Die Anwendbarkeit der StPO-Vorschrift im anwaltsgerichtlichen Verfahren ergebe sich aus § 116 Abs. 1 S. 2 der Bundesrechtsanwaltsordnung (BRAO), der die ergänzende Anwendung der StPO vorsieht. Mit dieser Auffassung stellt sich der AGH Berlin gegen eine Entscheidung des AGH Nordrhein-Westfalen (NRW), Urteil vom 21.4.2023 – 2 AGH 10/22. Der ist der Meinung, dass die Pflicht zur elektronischen Übermittlung im anwaltsgerichtlichen Verfahren nicht gelte.
Nach dem Verständnis des AGH NRW haben Rechtsanwälte gemäß § 37 BRAO die Wahl, ob sie Erklärungen schriftlich oder beA einreichen. Insofern müssten auch Berufungen gegen Entscheidungen des Anwaltsgerichts nicht zwingend über das beA übermittelt werden (§ 143 Abs. 2 BRAO).
BRAO kennt spezielle Verfahrensrechtsordnung
Der AGH Berlin hält die allgemeine Vorschrift des § 37 BRAO im anwaltsgerichtlichen Verfahren bereits für nicht anwendbar. Denn die BRAO-Vorschriften, die das anwaltsgerichtliche Verfahren regeln, seien vorrangig und spezieller. Sie bilden eine "eigenständige und abschließende Verfahrensrechtsordnung". Dazu gehört auch der § 116 StPO, wonach die StPO ergänzend heranzuziehen ist.
Rechtsanwälte, wenn sie als Betroffene auftreten, von der Pflicht zu befreien, ihre Erklärungen elektronisch zu übermitteln, sei mit dem Ziel, den elektronischen Rechtsverkehr umfassend durchzusetzen, nicht vereinbar. "Dass der Gesetzgeber ausgerechnet für das anwaltsgerichtliche Verfahren, in dem der angeschuldigte Rechtsanwalt ohnehin ein besonderes elektronisches Anwaltspostfach für die elektronische Kommunikation vorzuhalten hat, einen anderen Weg verfolgen und von einer Pflicht zur Nutzung des elektronischen Rechtsverkehrs absehen will, kann nicht ernsthaft erwogen werden", schlussfolgert der AGH Berlin.

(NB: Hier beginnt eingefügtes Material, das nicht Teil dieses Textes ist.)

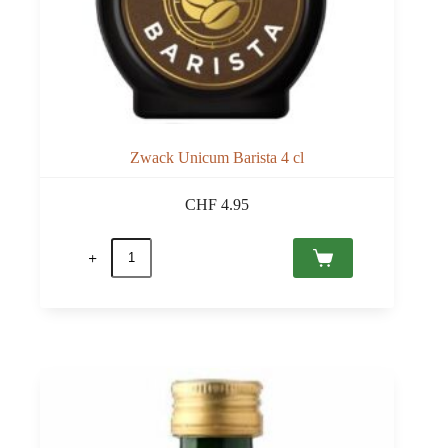
Zwack Unicum Barista 4 cl
CHF
4.95
quantité
de
Zwack
Unicum
Barista
4
cl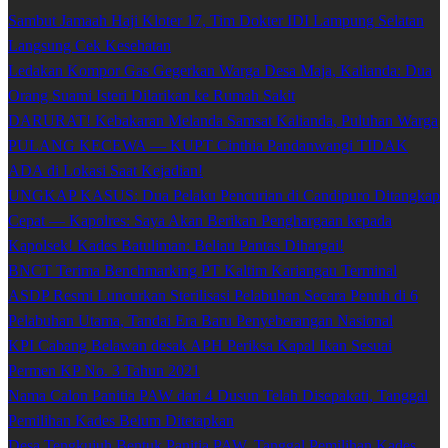
Sambut Jamaah Haji Kloter 17, Tim Dokter IDI Lampung Selatan
Langsung Cek Kesehatan
Ledakan Kompor Gas Gegerkan Warga Desa Maja, Kalianda: Dua
Orang Suami Isteri Dilarikan ke Rumah Sakit
DARURAT! Kebakaran Melanda Samsat Kalianda, Puluhan Warga
PULANG KECEWA — KUPT Cinthia Pandanwangi TIDAK
ADA di Lokasi Saat Kejadian!
UNGKAP KASUS: Dua Pelaku Pencurian di Candipuro Ditangkap
Cepat — Kapolres: Saya Akan Berikan Penghargaan kepada
Kapolsek! Kades Batuliman: Beliau Pantas Dihargai!
BNCT Terima Benchmarking PT Kaltim Kariangau Terminal
ASDP Resmi Luncurkan Sterilisasi Pelabuhan Secara Penuh di 6
Pelabuhan Utama, Tandai Era Baru Penyeberangan Nasional
KPI Cabang Belawan desak APH Periksa Kapal Ikan Sesuai
Permen KP No. 3 Tahun 2021
Nama Calon Panitia PAW dari 4 Dusun Telah Disepakati, Tanggal
Pemilihan Kades Belum Ditetapkan
Desa Tengkujuh Bentuk Panitia PAW, Tanggal Pemilihan Kades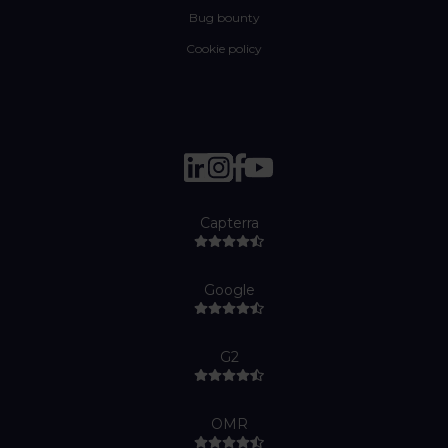
Bug bounty
Cookie policy
Capterra
Google
G2
OMR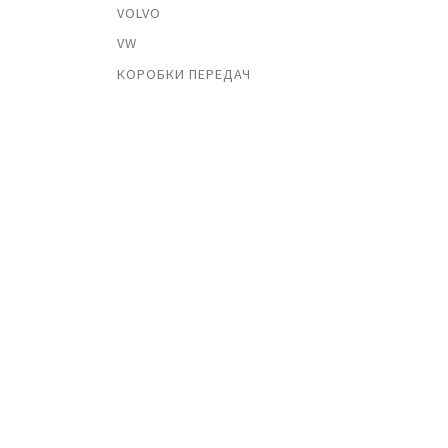
VOLVO
VW
КОРОБКИ ПЕРЕДАЧ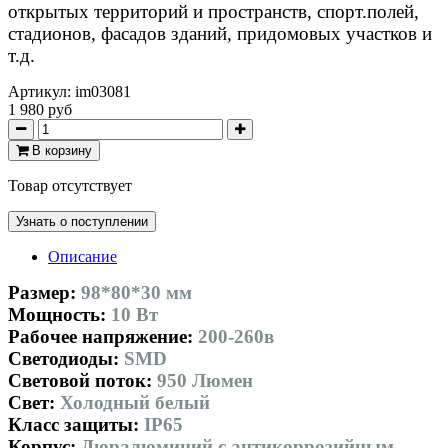
открытых территорий и пространств, спорт.полей,
стадионов, фасадов зданий, придомовых участков и
т.д.
Артикул:
im03081
1 980 руб
В корзину
Товар отсутствует
Узнать о поступлении
Описание
Размер:
98*80*30 мм
Мощность:
10 Вт
Рабочее напряжение:
200-260в
Светодиоды:
SMD
Световой поток:
950 Люмен
Свет:
Холодный белый
Класс защиты:
IP65
Корпус:
Дюралюминий с антикоррозийным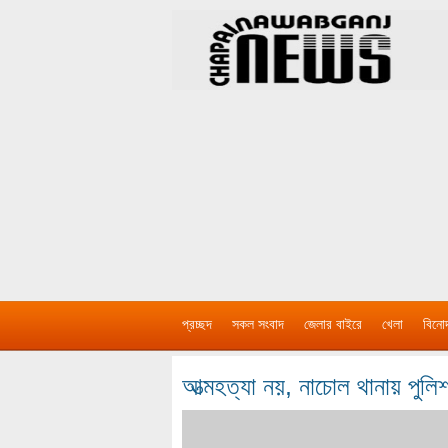
প্রচ্ছদ
সকল সংবাদ
জেলার বাইরে
খেলা
বিনো
আত্মহত্যা নয়, নাচোল থানায় পুলি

Auch dass der Rechtsanwalt in diesem Fall gar keinen Zugang zu seinem beA hatte, ließ der Gerichtshof nicht gelten. Er hätte die Berufung auch als elektronisches Dokument mit qualifizierter elektronischer Signatur oder auf einem anderen sicheren Übermittlungsweg an das Gericht senden können. Oder aber, er hätte einfach einen anderen Rechtsanwalt bitten können, das Dokument für ihn zu übermitteln.
Der AGH Berlin hat die Revision nicht zugelassen. Auch wenn das AGH NRW die Sache anders gesehen hatte, sei die Frage geklärt. Der AGH Berlin weist darauf hin, dass zwischenzeitlich auch der Bundesgerichtshof eine Entscheidung zu der Frage nach der Anwendbarkeit getroffen hat. Die bezog sich zwar auf die Anwendbarkeit von Vorschriften der Verwaltungsgerichtsordnung bezog, betraf aber im Grunde die selbe Kernfrage.